Terdengar lenguhan di sudut kamar. Detik itu juga berpencar kilatan listrik dari pakaian Seha.
"???" Ira.
"Hadeh." Jihan,
"Frekuensi kalian ngelonjak aneh tiap pelukan gitu." April.
"Kami tuh basah Pril. Sensasi," beritahu Jihan.
"Ohh."
Sebagai guru les, Jihan ingin pengikutnya hadir tiap open hour agar cepat menguasai telekinetis hingga melebihi tingkatnya. Di karpet lesehan, Jihan menelepon teman lusidnya yang kemarin tidak hadir latihan.
"Lo dateng telat gak apa-apa daripada bolos. Latihan. Kita gak tau temlen paradok kayak gimana. Kalo sama-sama temlen offline gak masalah mau bolos sampe kiamat juga."
Beberapa orang sudah stay di Kafe Rizr. Ada 20-an yang setia dengan ajaran telekinetis, yang datang lebih awal. Sudah ada sejak sore hingga waktu magrib seperti sekarang.
"Ih, diem!!" pinta Melan yang diusili teman les.
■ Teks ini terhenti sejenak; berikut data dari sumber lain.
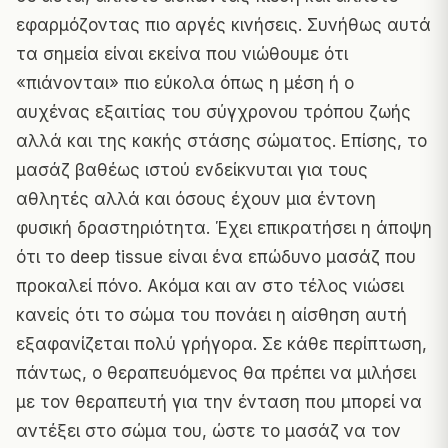
εφαρμόζοντας πιο αργές κινήσεις. Συνήθως αυτά
τα σημεία είναι εκείνα που νιώθουμε ότι
«πιάνονται» πιο εύκολα όπως η μέση ή ο
αυχένας εξαιτίας του σύγχρονου τρόπου ζωής
αλλά και της κακής στάσης σώματος. Επίσης, το
μασάζ βαθέως ιστού ενδείκνυται για τους
αθλητές αλλά και όσους έχουν μια έντονη
φυσική δραστηριότητα. Έχει επικρατήσει η άποψη
ότι το deep tissue είναι ένα επώδυνο
μασάζ
που
προκαλεί πόνο. Ακόμα και αν στο τέλος νιώσει
κανείς ότι το σώμα του πονάει η αίσθηση αυτή
εξαφανίζεται πολύ γρήγορα. Σε κάθε περίπτωση,
πάντως, ο θεραπευόμενος θα πρέπει να μιλήσει
με τον θεραπευτή για την ένταση που μπορεί να
αντέξει στο σώμα του, ώστε το μασάζ να τον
"Hahah! Kocak. Lu ada tiket berangkat. Budek. Gak cabut-cabut."
"Jadian aja yuk, sama gue Mel. Gue nebeng final."
"Berisik. Emang bisa?"
"Kalo paradok lagi pada ribut sih bisa aja."
"Mana ada paradok bengkok.."
"Ada anjer. Parabola rumah."
"Ih, diem!!"
Melan menepuk lagi tangan yang usil, yang hendak menyentuh tabung gas, sarana latihannya.
"Kocak. Hahah. Lo duduk gini mau ngeramal cuaca, Mel?"
"Ramal hati gue Mel. Jangan denger buaya."
Acara Melan mendapat gangguan dua anak laki-laki yang menyukainya. Tapi akhirnya bisa fokus lagi, duduk mendekatkan kedua telapak tangan pada benda di depannya.